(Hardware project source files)
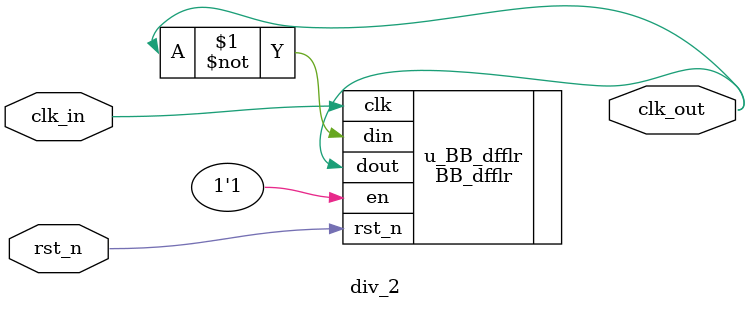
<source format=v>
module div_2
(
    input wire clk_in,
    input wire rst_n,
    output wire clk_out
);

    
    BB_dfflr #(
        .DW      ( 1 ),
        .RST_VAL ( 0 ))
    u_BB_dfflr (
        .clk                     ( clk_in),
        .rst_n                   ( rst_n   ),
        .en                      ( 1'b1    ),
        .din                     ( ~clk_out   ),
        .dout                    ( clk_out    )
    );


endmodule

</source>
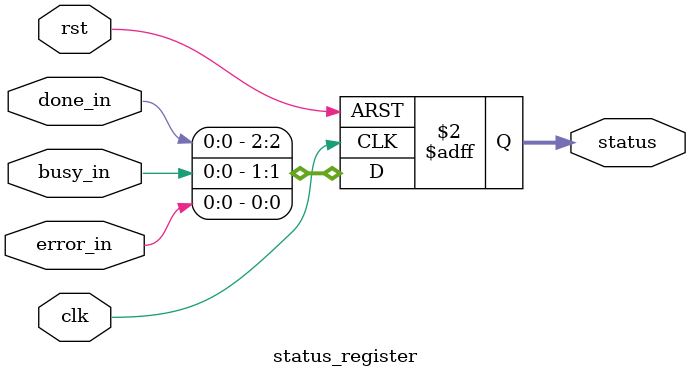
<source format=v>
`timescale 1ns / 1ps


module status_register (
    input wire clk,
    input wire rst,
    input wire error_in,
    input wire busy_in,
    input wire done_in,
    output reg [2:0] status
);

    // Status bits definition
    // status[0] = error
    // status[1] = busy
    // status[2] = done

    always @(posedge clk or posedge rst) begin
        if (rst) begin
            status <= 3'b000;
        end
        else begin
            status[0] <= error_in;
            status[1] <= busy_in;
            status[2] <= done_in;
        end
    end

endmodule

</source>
...
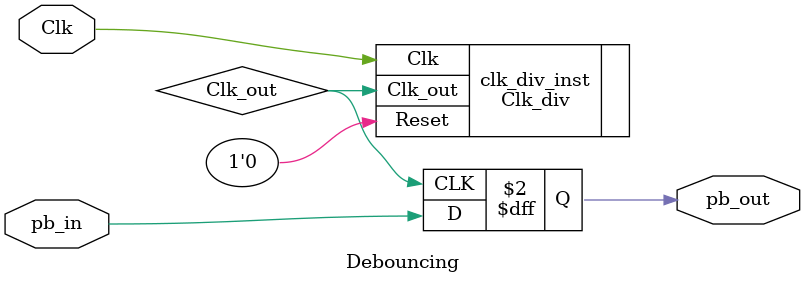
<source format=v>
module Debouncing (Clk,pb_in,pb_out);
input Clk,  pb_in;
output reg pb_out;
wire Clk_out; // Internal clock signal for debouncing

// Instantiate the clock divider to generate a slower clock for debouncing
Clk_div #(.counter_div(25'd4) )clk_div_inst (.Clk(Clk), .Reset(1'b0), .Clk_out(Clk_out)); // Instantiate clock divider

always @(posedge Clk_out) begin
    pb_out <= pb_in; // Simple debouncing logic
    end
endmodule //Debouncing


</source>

Exercise brief: Gather each line of the records holding the string "begin".

Response:
    always @(posedge clk or posedge rst) begin
        if (rst) begin
        else begin
always @(posedge Clk_out) begin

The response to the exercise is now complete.